With the new academic year underway, it isn’t just teachers and pupils who are having to get used to new ways of going to school.
Cardiff and Vale University Health Board’s Children’s Speech and Language Therapy (SLT) team is changing how it provides services to schools across Cardiff and the Vale of Glamorgan due to the COVID-19 pandemic.
The Children’s SLT team works closely with education staff and parents to support them in meeting the needs of children with speech, language and communication difficulties.
But, with the requirement to wear PPE including face masks making working on speech and communication with children extremely difficult, and in the interests of safety and preventing the spread of COVID-19, the team is no longer able to visit schools in the same way.
Instead of attending schools in person, members of the children’s SLT team are now using the NHS Wales Video Consultation Service to join the children, teachers and parents remotely.
The video consultation service will enable the children’s SLT team to continue the work they have already been doing with families via video during the summer, without the child having to miss any school time.

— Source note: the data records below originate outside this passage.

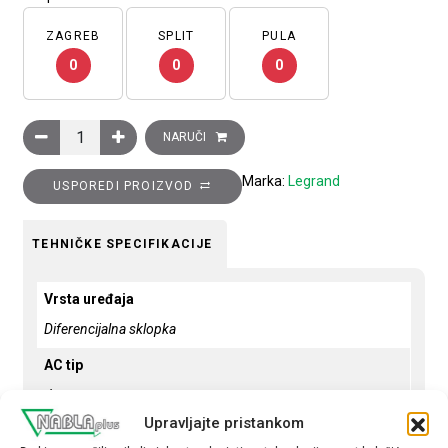
ZAGREB
SPLIT
PULA
0
0
0
Diferencijalna zaštitna sklopka, 4P, DX3, 40A, 500 mA, A tip kol
NARUČI
Marka:
Legrand
USPOREDI PROIZVOD
TEHNIČKE SPECIFIKACIJE
Vrsta uređaja
Diferencijalna sklopka
AC tip
da
Upravljajte pristankom
Broj polova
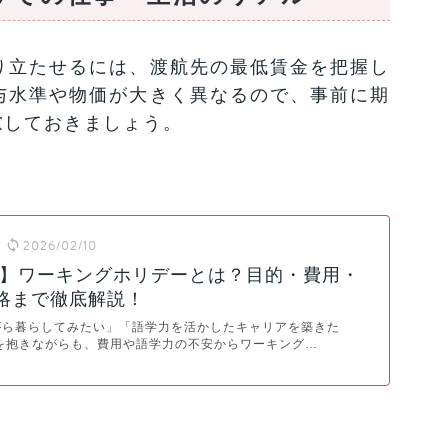
り立たせるには、渡航先の最低賃金を把握し
与水準や物価が大きく異なるので、事前に期
慮しておきましょう。
2026/02/10
年版】ワーキングホリデーとは？目的・費用・
略まで徹底解説！
がら暮らしてみたい」「語学力を活かしたキャリアを築きた
を抱きながらも、費用や語学力の不安からワーキング…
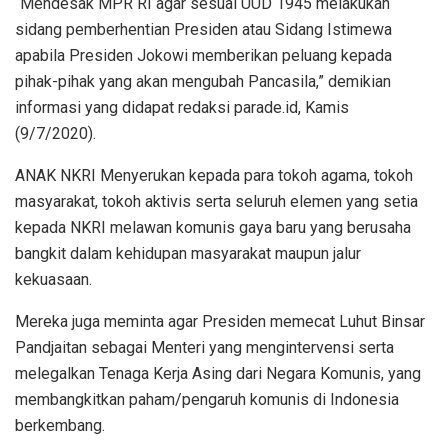
“Mendesak MPR RI agar sesuai UUD 1945 melakukan
sidang pemberhentian Presiden atau Sidang Istimewa
apabila Presiden Jokowi memberikan peluang kepada
pihak-pihak yang akan mengubah Pancasila,” demikian
informasi yang didapat redaksi parade.id, Kamis
(9/7/2020).
ANAK NKRI Menyerukan kepada para tokoh agama, tokoh
masyarakat, tokoh aktivis serta seluruh elemen yang setia
kepada NKRI melawan komunis gaya baru yang berusaha
bangkit dalam kehidupan masyarakat maupun jalur
kekuasaan.
Mereka juga meminta agar Presiden memecat Luhut Binsar
Pandjaitan sebagai Menteri yang mengintervensi serta
melegalkan Tenaga Kerja Asing dari Negara Komunis, yang
membangkitkan paham/pengaruh komunis di Indonesia
berkembang.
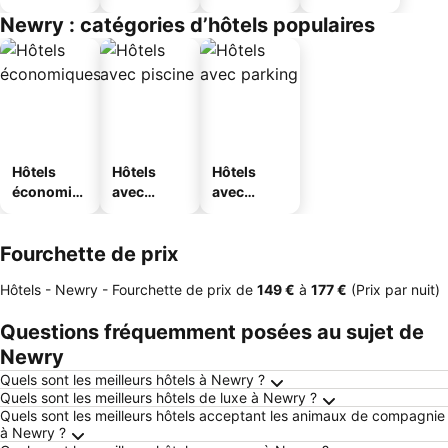
Newry : catégories d’hôtels populaires
Hôtels
Hôtels
Hôtels
économiq
avec
avec
ues
piscine
parking
Fourchette de prix
Hôtels - Newry -
Fourchette de prix
de
‎149 €
à
‎177 €
(Prix par nuit)
Questions fréquemment posées au sujet de
Newry
Quels sont les meilleurs hôtels à Newry ?
Quels sont les meilleurs hôtels de luxe à Newry ?
Quels sont les meilleurs hôtels acceptant les animaux de compagnie
à Newry ?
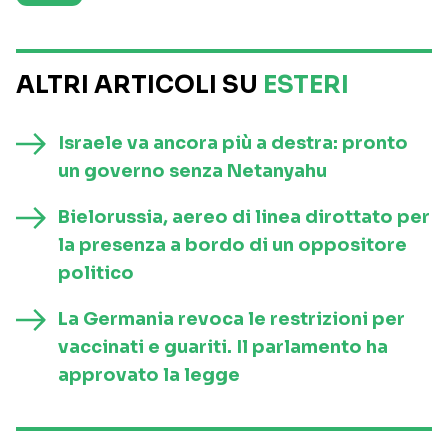
ALTRI ARTICOLI SU
ESTERI
Israele va ancora più a destra: pronto
un governo senza Netanyahu
Bielorussia, aereo di linea dirottato per
la presenza a bordo di un oppositore
politico
La Germania revoca le restrizioni per
vaccinati e guariti. Il parlamento ha
approvato la legge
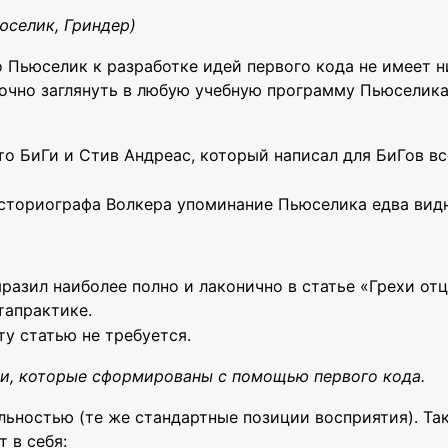
ьюселик, Гриндер)
о Пьюселик к разработке идей первого кода не имеет н
очно заглянуть в любую учебную программу Пьюселика
то БиГи и Стив Андреас, который написал для БиГов в
сториографа Волкера упоминание Пьюселика едва видн
разил наиболее полно и лаконично в статье «Грехи отц
тапрактике.
у статью не требуется.
ки, которые сформированы с помощью первого кода.
ьностью (те же стандартные позиции восприятия). Так
 в себя:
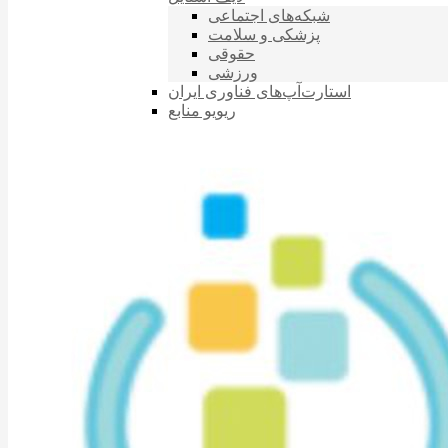
شبکه‌های اجتماعی
پزشکی و سلامت
حقوقی
ورزشی
استارت‌آپ‌های فناوری ایران
ریویو منابع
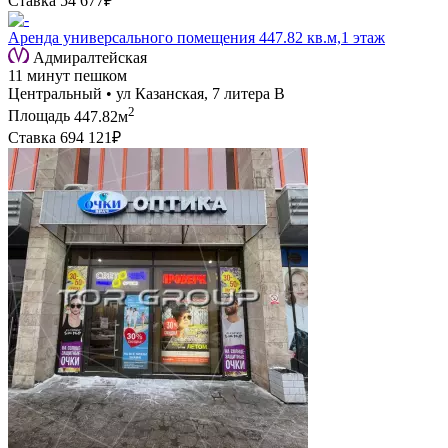
Ставка
54 677₽
Аренда универсального помещения 447.82 кв.м,1 этаж
Адмиралтейская
11 минут пешком
Центральный • ул Казанская, 7 литера В
2
Площадь
447.82м
Ставка
694 121₽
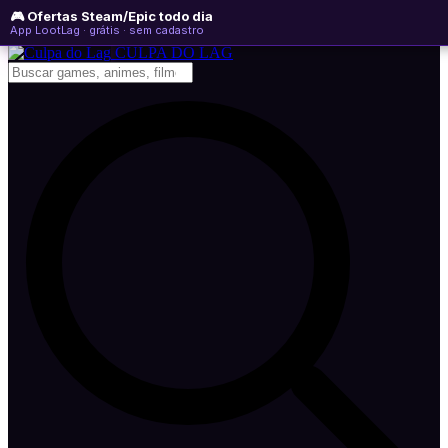
🎮 Ofertas Steam/Epic todo dia
quinta-feira, 06 de agosto de 2026
WhatsApp
Instagram
YouTube
App LootLag · grátis · sem cadastro
Newsletter
CULPA
DO
LAG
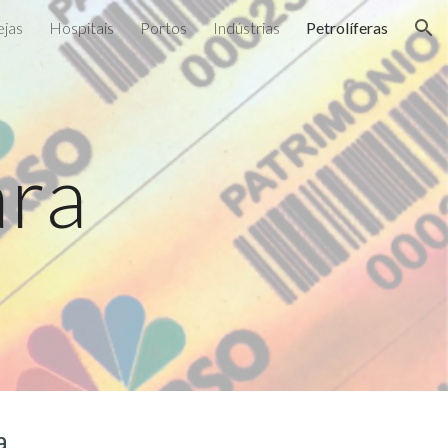
ejas
Hospitais
Portos
Indústrias
Petrolíferas
ion
ara
s
a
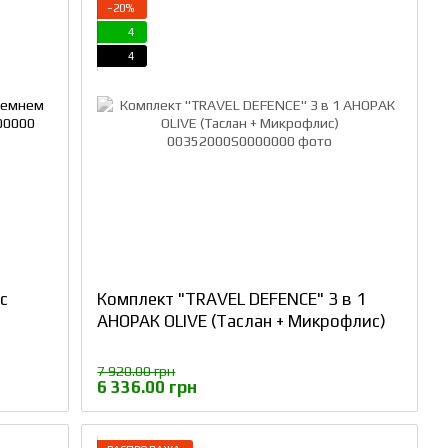
−20%
4
4
с
Комплект "TRAVEL DEFENCE" 3 в 1
АНОРАК OLIVE (Таслан + Микрофлис)
7 920.00 грн
6 336.00 грн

Jayne Hitchings, Lead Speech and Language Therapist, said: “The COVID-19 pandemic has had a real impact on how we are able to deliver services to our patients, but we have found the video consultation service to be a really effective and safe way for us to provide Speech and Language Therapy to families at home.
“I’m delighted that through using video consultations we are able to resume our school-based service, so that we are able to continue supporting the speech, language and communication needs of children across Cardiff and the Vale of Glamorgan.”
Introduced during the COVID-19 pandemic, the video consultation service will play a key role in facilitating social distancing measures at hospital sites as services continue to be reintroduced.
The service is also expected to significantly benefit the local environment, with an estimated 40,000 miles of travel having already been prevented for the Cardiff and Vale UHB’s patients, through more than 4,000 video consultations.
Len Richards, Chief Executive of Cardiff and Vale University Health Board, said “Throughout the COVID-19 pandemic we have made a number of changes to how we provide services to patients, and it’s important as we look forward that we recognise and maintain the benefits that some of these new ways of working have unlocked.
“That is certainly the case with our new video consultation service, which in addition to saving increasing numbers of our patients the time, cost and effort of visiting hospital is contributing to reducing the number of vehicles on our roads.
“We are working to continue introducing the video consultation service across our care pathways so that, where appropriate, as many patients as possible have the option of accessing healthcare in this way.”